# [Problems and tasks]
1. Replace "robots" with "machines" in the passage on robots and the labor market, and write out the section from "Right - but" up to and including "economics of it.".
2. Carry on the passage about robots and the labor market from its last sentence.

# [Provided passage]
━━━━━━

Right - but the laws of economics say nothing about everyone being able to find a job, or even everyone being included in the system - to the contrary, everyone who is unwilling to pay as high or sell as low as the equilibrium price is excluded from the market. And by adding the robots to the pot, we’re altering the scheme of the game - especially since the impression is that there are as many robots as it takes to fill all the positions they can. The effect is that they lower the equilibrum price of labor below the ability of human’s ability to sell at it, and thereby exclude humans from the labor market entirely - for all positions that robots can hold. That’s the economics of it.

Of course, with all these people unemployed, they’ll naturally stop buying things. Demand will fall. Prices and employment (including, one presumes, of human workers) will drop accordingly. This will, of course, not bring fully unemployed people back into the market, since they won’t be able to pay anything for things; however it does make ‘low-pay’ jobs like artisans and servants more feasable - though there will only be so much demand for handcrafted goods and golf buddies. (Remember, most people are unemployed; the unemployed don’t jure servants or buy handcarved candles.) Left to itself, the market would, I think, stabilize around here; with prices low enough that those who can get jobs as craftsmen or servants will be able to feed themselves and live, but not low enough of course to feed persons with no job at all - which from what I can see would still be a substantial percentage of the population.

━━━━━━

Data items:

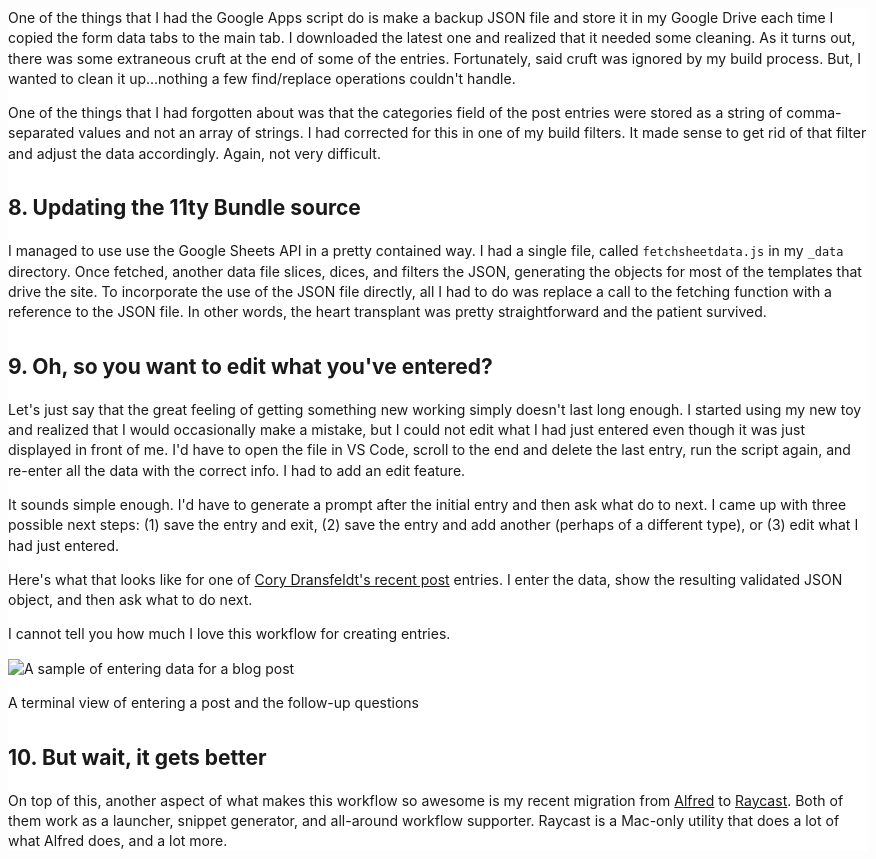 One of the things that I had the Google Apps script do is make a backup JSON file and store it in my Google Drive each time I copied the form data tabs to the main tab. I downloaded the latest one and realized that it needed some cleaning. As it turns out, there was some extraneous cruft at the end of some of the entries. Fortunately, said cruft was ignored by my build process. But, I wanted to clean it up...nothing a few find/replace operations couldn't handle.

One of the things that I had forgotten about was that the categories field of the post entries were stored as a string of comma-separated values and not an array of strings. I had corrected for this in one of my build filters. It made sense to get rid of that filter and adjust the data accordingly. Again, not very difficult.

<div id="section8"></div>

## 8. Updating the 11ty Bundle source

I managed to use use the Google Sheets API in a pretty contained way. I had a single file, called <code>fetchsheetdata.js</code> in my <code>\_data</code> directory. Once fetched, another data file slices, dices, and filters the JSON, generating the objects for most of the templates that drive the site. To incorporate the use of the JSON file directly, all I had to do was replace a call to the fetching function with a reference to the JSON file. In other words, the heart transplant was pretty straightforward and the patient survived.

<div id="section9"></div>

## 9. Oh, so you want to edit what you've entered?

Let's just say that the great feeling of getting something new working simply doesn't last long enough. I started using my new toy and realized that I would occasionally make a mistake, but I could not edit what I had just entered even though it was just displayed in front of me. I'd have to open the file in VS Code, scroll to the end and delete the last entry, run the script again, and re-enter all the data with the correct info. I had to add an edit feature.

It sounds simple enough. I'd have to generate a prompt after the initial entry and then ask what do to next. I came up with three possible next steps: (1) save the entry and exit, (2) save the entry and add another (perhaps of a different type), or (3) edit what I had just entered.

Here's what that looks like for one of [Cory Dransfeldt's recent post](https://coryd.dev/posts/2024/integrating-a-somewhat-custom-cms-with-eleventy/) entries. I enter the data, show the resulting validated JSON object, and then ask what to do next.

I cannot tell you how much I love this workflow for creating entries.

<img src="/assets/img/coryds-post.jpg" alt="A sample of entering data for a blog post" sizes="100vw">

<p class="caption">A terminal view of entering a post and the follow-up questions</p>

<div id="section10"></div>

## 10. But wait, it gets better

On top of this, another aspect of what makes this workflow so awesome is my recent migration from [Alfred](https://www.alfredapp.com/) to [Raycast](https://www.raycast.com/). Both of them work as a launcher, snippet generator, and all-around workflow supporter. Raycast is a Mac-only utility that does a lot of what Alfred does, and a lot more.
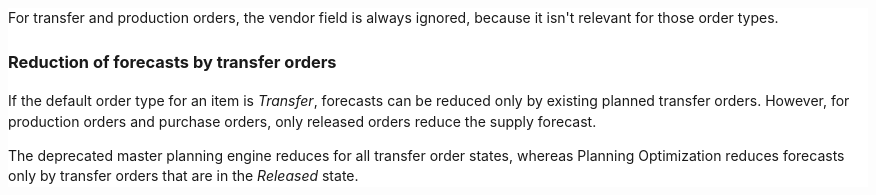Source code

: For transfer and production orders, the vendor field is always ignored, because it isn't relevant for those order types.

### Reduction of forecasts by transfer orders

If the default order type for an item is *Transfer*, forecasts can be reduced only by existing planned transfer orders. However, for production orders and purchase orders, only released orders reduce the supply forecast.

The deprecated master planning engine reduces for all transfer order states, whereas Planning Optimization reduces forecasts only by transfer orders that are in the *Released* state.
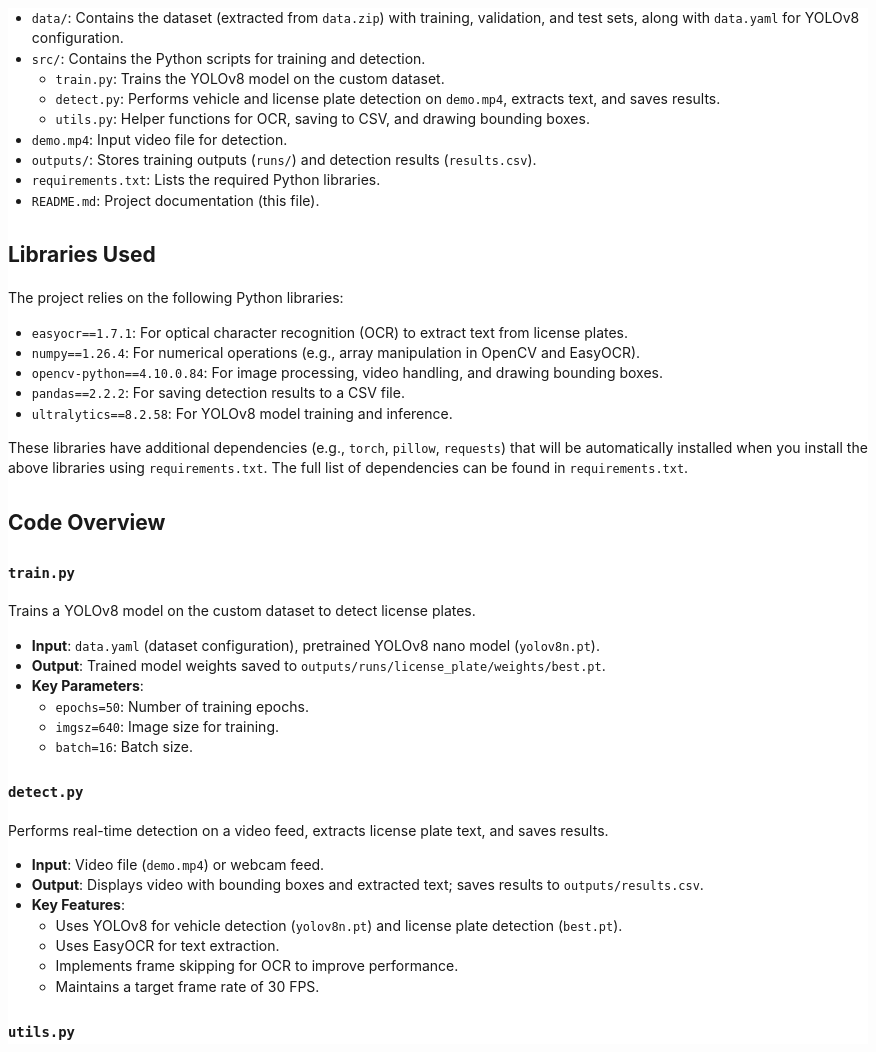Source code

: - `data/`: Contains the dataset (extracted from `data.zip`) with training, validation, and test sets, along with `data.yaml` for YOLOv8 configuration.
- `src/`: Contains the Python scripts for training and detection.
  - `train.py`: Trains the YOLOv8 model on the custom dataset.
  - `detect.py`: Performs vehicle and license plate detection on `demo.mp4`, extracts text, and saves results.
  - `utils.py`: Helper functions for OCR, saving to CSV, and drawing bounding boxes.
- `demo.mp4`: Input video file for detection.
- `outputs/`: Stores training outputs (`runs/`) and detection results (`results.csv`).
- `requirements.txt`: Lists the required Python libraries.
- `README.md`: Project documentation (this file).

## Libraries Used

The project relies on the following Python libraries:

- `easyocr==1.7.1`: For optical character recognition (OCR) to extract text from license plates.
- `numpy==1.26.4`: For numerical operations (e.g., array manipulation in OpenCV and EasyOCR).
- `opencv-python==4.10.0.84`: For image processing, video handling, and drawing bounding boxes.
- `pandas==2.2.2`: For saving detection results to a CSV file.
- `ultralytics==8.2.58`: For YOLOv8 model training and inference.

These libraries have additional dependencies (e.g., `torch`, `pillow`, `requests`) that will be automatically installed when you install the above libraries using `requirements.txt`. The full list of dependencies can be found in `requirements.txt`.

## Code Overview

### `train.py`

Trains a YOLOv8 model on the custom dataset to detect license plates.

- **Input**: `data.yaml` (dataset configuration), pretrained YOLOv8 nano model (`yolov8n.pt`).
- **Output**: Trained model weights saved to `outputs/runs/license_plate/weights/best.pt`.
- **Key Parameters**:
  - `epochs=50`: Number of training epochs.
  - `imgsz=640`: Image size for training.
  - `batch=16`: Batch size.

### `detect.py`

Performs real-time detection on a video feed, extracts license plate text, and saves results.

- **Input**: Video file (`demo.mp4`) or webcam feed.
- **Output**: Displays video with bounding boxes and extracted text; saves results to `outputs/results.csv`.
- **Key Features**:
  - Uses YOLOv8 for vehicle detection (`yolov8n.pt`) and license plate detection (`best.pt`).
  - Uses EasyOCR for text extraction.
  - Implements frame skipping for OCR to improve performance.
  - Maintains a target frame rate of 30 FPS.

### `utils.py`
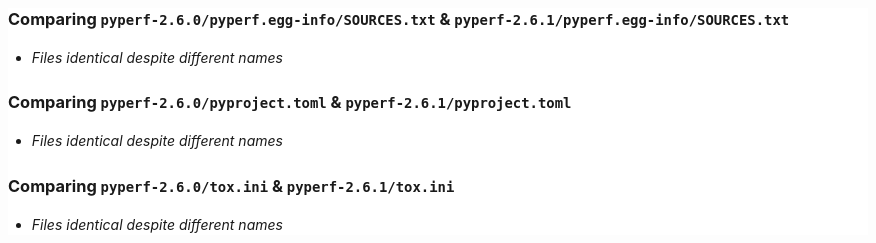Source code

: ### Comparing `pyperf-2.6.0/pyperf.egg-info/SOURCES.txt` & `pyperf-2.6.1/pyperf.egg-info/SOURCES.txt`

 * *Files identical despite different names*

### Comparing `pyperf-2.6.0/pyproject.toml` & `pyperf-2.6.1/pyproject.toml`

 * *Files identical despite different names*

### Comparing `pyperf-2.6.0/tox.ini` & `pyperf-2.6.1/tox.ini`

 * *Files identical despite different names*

━━━━━━

# [Answers to this exercise]
1.
Right - but the laws of economics say nothing about everyone being able to find a job, or even everyone being included in the system - to the contrary, everyone who is unwilling to pay as high or sell as low as the equilibrium price is excluded from the market. And by adding the machines to the pot, we’re altering the scheme of the game - especially since the impression is that there are as many machines as it takes to fill all the positions they can. The effect is that they lower the equilibrum price of labor below the ability of human’s ability to sell at it, and thereby exclude humans from the labor market entirely - for all positions that machines can hold. That’s the economics of it.

2.
Such people are simply excluded from the system - that’s economics! It doesn’t care who starves, as long as prices are in equilibrium it’s perfectly happy.

The robots aren’t just handing things out; they’re replacing employees in actual jobs and professions. As this will only remove the labor costs, this will not make things entirely free. And ‘not entirely free’ is still too expensive for ‘totally unemployed’, unless you’re going to go welfare state here.

Nothing in history is comparable to the proposed situation; there have always been other existing and emerging low-and-no training fields available when one field shuts down. Not so in the current situation: the robots will move into new fields as easily as humans, chasing them from job to job until the humans have been entirely chased out of all the prior and existing jobs that the humans can do. This has NEVER happened in history, so your historical evidence is quite literally irrelevent.

And I have enough education in economics to have SOME idea what the market will bring - though I admit I am only a neophyte in such matters and will willingly cede ground to someone with more knowledge in the field. Such knowledge would not of course include pointing at historical examples of people moving from one low-level job to another, as that clearly couldn’t happen in this hypothetical.

Right. Except that these robots are hypothetically able to do all the ‘manual labor’ type jobs. That means they can definitely climb a ladder, walk across a pitched roof, and hold up an antenna.

The OP presented this as being the difference between “skilled” and “unskilled”, and included the manual labor jobs in as ‘unskilled’, not me. I’m just playing by the rules of the scenario. (Though, this would be a much less interesting thing to discuss if the robots were limited to a few fields; yout historical examples would apply and we’d be done.)

'Cause the stuff still isn’t free.

Already addressed. These examples are non-applicable to the scenaro.

As noted, the food ain’t free; it can’t be as there are other costs besides labor. And “not free” is sufficently not-free to be pretty expensive to the totally unemployed. Those are the consequences of my ‘premise’.

Yes, they’ll flock to all those other jobs out there. Which we’ve determined that there must automatically be lots and lots of, because the market always provides. Using market magic. :rolleyes:

The robots won’t be magically creating it out of thin air, so it’ll still cost something to produce. Ergo, it will be not-free. And if you happen to be totally unemployed…hmm, I seem to be repeating myself.

Another irrelevent historical example.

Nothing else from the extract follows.